LISTED RECORDS:
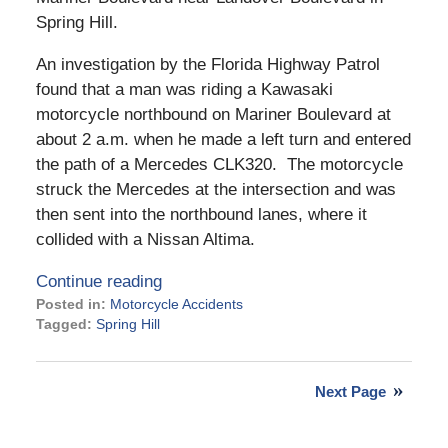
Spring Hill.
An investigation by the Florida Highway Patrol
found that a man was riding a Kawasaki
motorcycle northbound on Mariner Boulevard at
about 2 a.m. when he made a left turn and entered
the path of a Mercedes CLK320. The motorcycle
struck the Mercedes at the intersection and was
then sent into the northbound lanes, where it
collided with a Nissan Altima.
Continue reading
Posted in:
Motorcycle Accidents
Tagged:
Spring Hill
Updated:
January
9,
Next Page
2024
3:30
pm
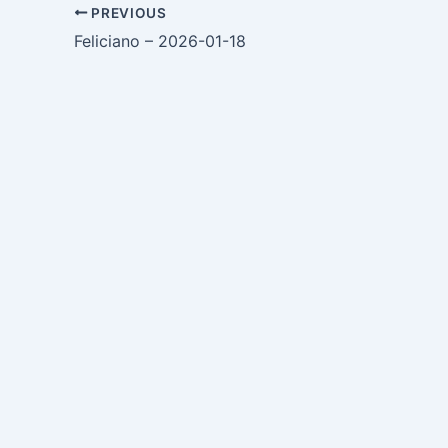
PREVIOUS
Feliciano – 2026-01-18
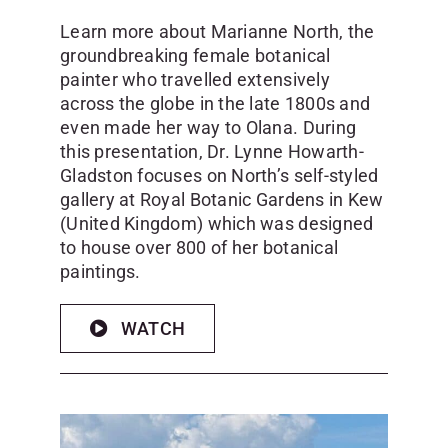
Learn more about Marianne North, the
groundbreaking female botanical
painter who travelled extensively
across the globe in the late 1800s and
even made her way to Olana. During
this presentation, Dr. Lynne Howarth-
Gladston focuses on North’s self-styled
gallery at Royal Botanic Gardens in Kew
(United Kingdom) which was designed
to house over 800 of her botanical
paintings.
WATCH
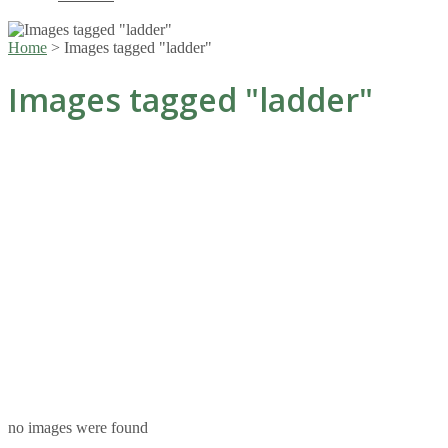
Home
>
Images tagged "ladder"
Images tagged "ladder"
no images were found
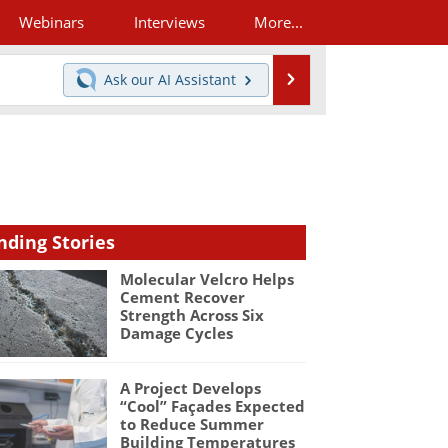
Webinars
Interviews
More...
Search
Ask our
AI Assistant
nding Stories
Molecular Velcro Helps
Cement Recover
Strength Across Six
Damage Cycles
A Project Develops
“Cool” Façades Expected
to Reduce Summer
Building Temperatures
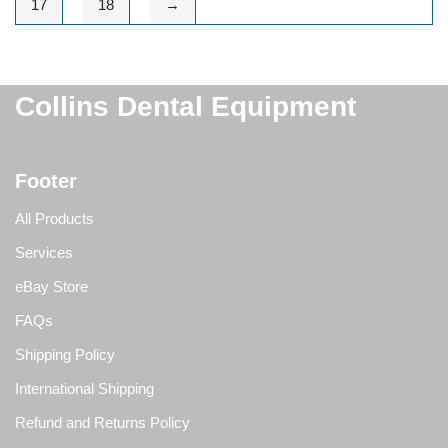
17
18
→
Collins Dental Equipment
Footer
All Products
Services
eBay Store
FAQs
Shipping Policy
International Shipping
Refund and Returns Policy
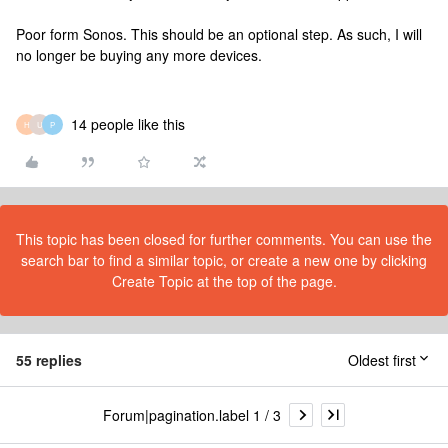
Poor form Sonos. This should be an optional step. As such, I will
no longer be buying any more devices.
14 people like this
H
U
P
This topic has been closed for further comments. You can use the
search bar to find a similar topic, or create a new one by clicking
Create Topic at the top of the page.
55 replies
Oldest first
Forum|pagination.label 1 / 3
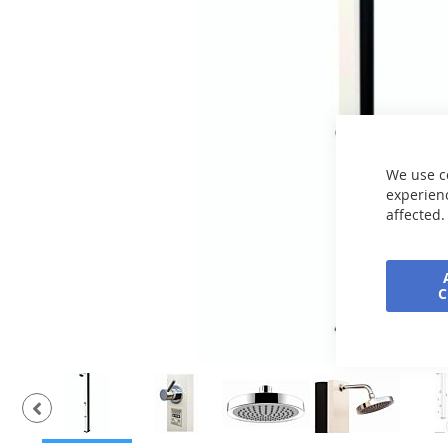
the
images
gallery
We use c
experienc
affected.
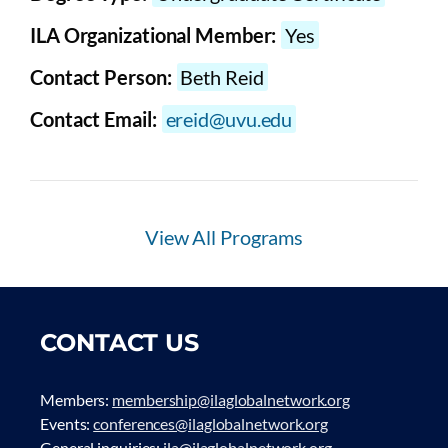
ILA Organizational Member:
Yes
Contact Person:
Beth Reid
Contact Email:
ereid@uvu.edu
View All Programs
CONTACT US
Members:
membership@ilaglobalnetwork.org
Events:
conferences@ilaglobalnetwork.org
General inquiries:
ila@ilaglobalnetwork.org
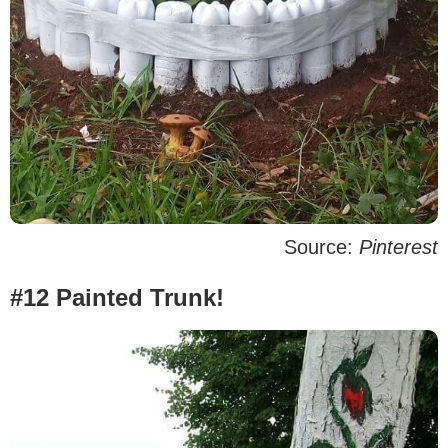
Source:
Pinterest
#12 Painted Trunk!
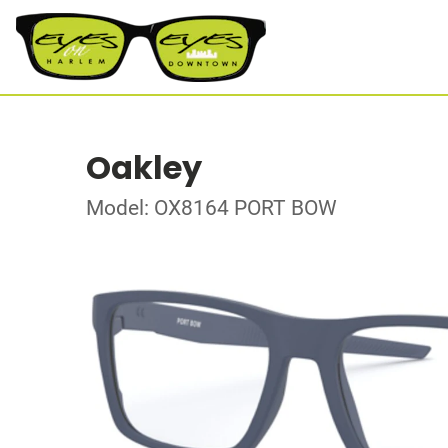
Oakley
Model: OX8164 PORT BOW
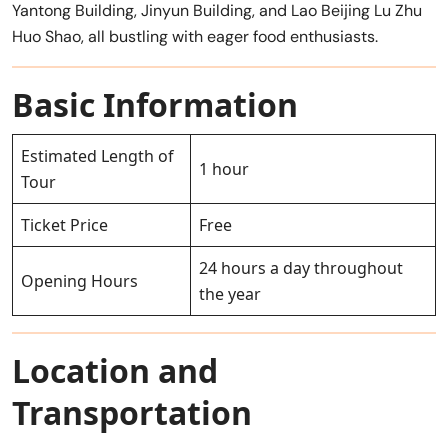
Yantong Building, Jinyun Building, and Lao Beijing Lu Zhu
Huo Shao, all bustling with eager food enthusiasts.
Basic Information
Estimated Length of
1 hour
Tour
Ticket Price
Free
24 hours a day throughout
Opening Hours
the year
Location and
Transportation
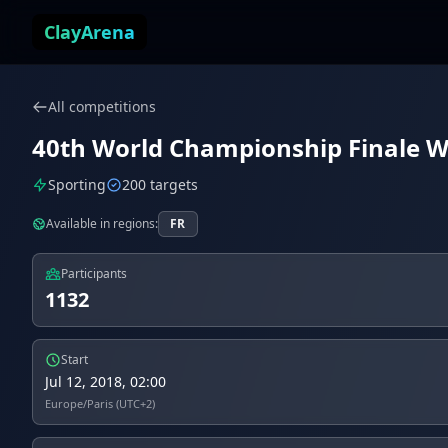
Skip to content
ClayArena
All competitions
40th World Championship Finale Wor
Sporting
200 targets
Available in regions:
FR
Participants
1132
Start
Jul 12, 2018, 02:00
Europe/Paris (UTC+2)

THE PROBLEM: Retype the text of all the entries above line for line, leaving out the pictures.

YOUR SOLUTION:
Spring Hill.
An investigation by the Florida Highway Patrol
found that a man was riding a Kawasaki
motorcycle northbound on Mariner Boulevard at
about 2 a.m. when he made a left turn and entered
the path of a Mercedes CLK320. The motorcycle
struck the Mercedes at the intersection and was
then sent into the northbound lanes, where it
collided with a Nissan Altima.
Continue reading
Posted in:
Motorcycle Accidents
Tagged:
Spring Hill
Updated:
January
9,
Next Page
2024
3:30
pm
PREVIOUS
Feliciano – 2026-01-18
Learn more about Marianne North, the
groundbreaking female botanical
painter who travelled extensively
across the globe in the late 1800s and
even made her way to Olana. During
this presentation, Dr. Lynne Howarth-
Gladston focuses on North’s self-styled
gallery at Royal Botanic Gardens in Kew
(United Kingdom) which was designed
to house over 800 of her botanical
paintings.
WATCH
Home
>
Images tagged "ladder"
Images tagged "ladder"
no images were found
Webinars
Interviews
More...
Search
Ask our
AI Assistant
nding Stories
Molecular Velcro Helps
Cement Recover
Strength Across Six
Damage Cycles
A Project Develops
“Cool” Façades Expected
to Reduce Summer
Building Temperatures
17
18
→
Collins Dental Equipment
Footer
All Products
Services
eBay Store
FAQs
Shipping Policy
International Shipping
Refund and Returns Policy
Poor form Sonos. This should be an optional step. As such, I will
no longer be buying any more devices.
14 people like this
H
U
P
This topic has been closed for further comments. You can use the
search bar to find a similar topic, or create a new one by clicking
Create Topic at the top of the page.
55 replies
Oldest first
Forum|pagination.label 1 / 3
the
images
gallery
We use c
experienc
affected.
ILA Organizational Member:
Yes
Contact Person:
Beth Reid
Contact Email:
ereid@uvu.edu
View All Programs
CONTACT US
Members:
membership@ilaglobalnetwork.org
Events:
conferences@ilaglobalnetwork.org
General inquiries:
ila@ilaglobalnetwork.org
Source:
Pinterest
#12 Painted Trunk!
Oakley
Model: OX8164 PORT BOW
Yantong Building, Jinyun Building, and Lao Beijing Lu Zhu
Huo Shao, all bustling with eager food enthusiasts.
Basic Information
Estimated Length of
1 hour
Tour
Ticket Price
Free
24 hours a day throughout
Opening Hours
the year
Location and
Transportation
Skip to content
ClayArena
All competitions
40th World Championship Finale Wor
Sporting
200 targets
Available in regions:
FR
Participants
1132
Start
Jul 12, 2018, 02:00
Europe/Paris (UTC+2)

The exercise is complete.